Defendant, in her opposition, fails to address this issue. In its opposition, Defendant
merely argues that the ALJ “considered” both medical and non-medical evidence in reaching the
conclusion, without explaining the nexus, or the existence thereof, between the listed pieces of
evidence and each conclusion. See Def.’s Opp’n (ECF No. 14) at 14.
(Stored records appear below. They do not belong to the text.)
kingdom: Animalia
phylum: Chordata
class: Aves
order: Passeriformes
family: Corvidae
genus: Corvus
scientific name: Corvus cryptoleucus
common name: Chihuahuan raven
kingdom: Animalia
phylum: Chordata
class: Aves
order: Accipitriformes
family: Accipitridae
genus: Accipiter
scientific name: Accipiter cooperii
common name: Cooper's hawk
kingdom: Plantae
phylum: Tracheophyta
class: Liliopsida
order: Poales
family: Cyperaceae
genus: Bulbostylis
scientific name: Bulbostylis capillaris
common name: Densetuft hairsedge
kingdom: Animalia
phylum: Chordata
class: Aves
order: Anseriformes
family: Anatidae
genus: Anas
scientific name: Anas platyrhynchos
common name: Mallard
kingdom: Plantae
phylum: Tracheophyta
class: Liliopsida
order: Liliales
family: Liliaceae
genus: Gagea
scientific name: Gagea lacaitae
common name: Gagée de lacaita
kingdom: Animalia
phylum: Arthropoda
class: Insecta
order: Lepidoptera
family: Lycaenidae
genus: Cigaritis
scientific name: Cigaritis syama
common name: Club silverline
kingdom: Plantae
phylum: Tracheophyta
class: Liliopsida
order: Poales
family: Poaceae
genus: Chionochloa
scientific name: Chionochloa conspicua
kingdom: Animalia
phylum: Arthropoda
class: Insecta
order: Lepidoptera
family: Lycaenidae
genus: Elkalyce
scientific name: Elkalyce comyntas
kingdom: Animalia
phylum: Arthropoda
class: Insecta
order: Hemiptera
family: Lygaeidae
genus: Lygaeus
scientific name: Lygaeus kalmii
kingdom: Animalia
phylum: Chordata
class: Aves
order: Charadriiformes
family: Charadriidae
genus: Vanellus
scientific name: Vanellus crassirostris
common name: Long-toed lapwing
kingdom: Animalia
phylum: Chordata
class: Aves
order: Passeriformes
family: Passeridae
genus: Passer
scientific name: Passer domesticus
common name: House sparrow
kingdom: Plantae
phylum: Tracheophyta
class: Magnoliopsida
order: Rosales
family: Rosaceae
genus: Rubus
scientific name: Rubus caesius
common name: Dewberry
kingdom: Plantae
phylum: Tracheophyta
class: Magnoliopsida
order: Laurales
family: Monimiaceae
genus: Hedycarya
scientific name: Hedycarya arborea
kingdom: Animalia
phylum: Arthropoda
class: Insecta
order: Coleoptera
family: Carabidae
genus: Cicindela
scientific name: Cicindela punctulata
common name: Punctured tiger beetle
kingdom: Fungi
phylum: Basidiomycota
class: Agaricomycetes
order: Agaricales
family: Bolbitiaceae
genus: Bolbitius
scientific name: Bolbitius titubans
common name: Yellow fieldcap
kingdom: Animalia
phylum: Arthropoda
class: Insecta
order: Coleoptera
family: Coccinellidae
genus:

Therefore, the ALJ committed reversible error by failing to provide a logical explanation
for his RFC findings as required by Social Security Ruling 96-8p. Without them, the
undersigned can neither assess the validity of the ALJ’s ultimate findings nor afford Plaintiff a
meaningful judicial review. On remand, the ALJ must provide his own explanation of how the
evidence supports each of his RFC findings.
CONCLUSION
For the foregoing reasons, the undersigned concludes that the ALJ’s findings were not
supported by substantial evidence.
It is therefore, this 14th day of December, 2016,
Appendix A
RECOMMENDED that Plaintiff’s Motion for Judgment of Reversal (ECF No. 12) be
GRANTED; and it is
FURTHER RECOMMENDED that Defendant’s Motion for Judgment of Affirmance
(ECF No. 13) be DENIED.
___________/s/___________
DEBORAH A. ROBINSON
United States Magistrate Judge
Within fourteen days, either party may file written objections to this report and
recommendation. The objections shall specifically identify the portions of the findings and
recommendations to which objection is made and the basis of each objection. In the
absence of timely objections, further review of issues addressed may be deemed waived.